▸ Instructions to follow: Exact copies of the records below are needed, free of pictures.

▸ Source data:
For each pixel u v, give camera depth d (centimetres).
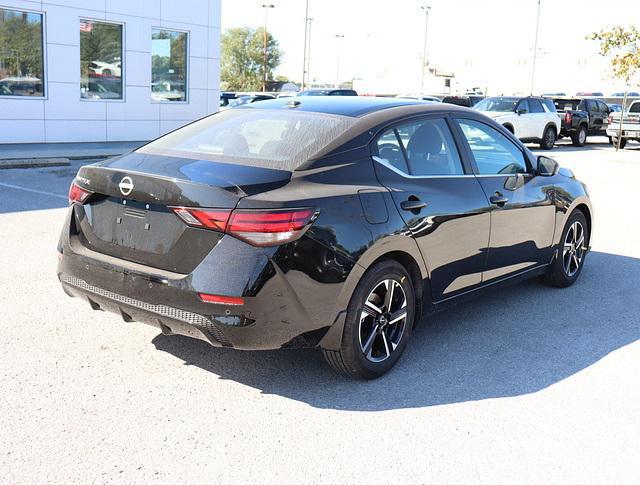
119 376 415
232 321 358
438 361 460
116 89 1922
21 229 793
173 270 373
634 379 440
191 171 383
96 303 414
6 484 300
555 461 338
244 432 355
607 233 911
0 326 486
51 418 360
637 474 328
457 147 494
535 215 562
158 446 338
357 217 393
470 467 329
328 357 410
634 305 598
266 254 358
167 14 1986
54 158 1460
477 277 503
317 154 403
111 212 404
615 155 2380
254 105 499
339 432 359
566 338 512
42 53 1739
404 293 432
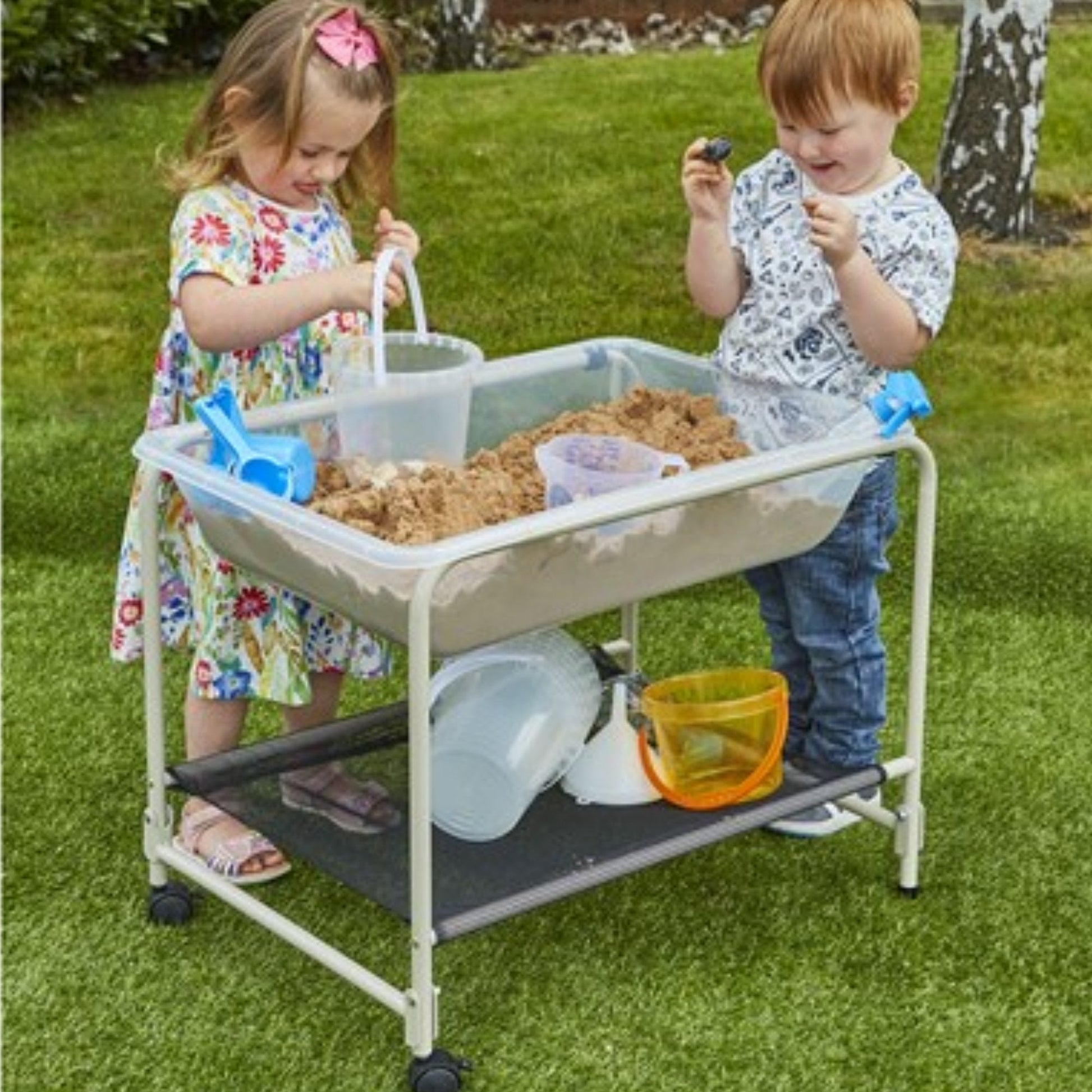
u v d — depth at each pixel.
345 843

▸ Answer:
For each pixel u v, give camera depth d (centimetres).
119 376 415
232 321 358
438 361 460
116 89 1922
21 229 793
173 270 373
634 379 440
191 171 383
96 303 414
6 484 300
555 461 338
244 432 355
607 233 911
0 326 486
51 418 360
637 474 328
457 147 494
535 215 562
158 446 338
357 217 393
470 467 329
328 357 410
634 305 598
266 254 358
167 14 1986
54 158 1460
477 277 503
317 154 403
111 212 404
615 155 2380
254 105 499
339 432 359
566 338 512
42 53 1739
404 293 432
u v d — depth at each pixel.
345 843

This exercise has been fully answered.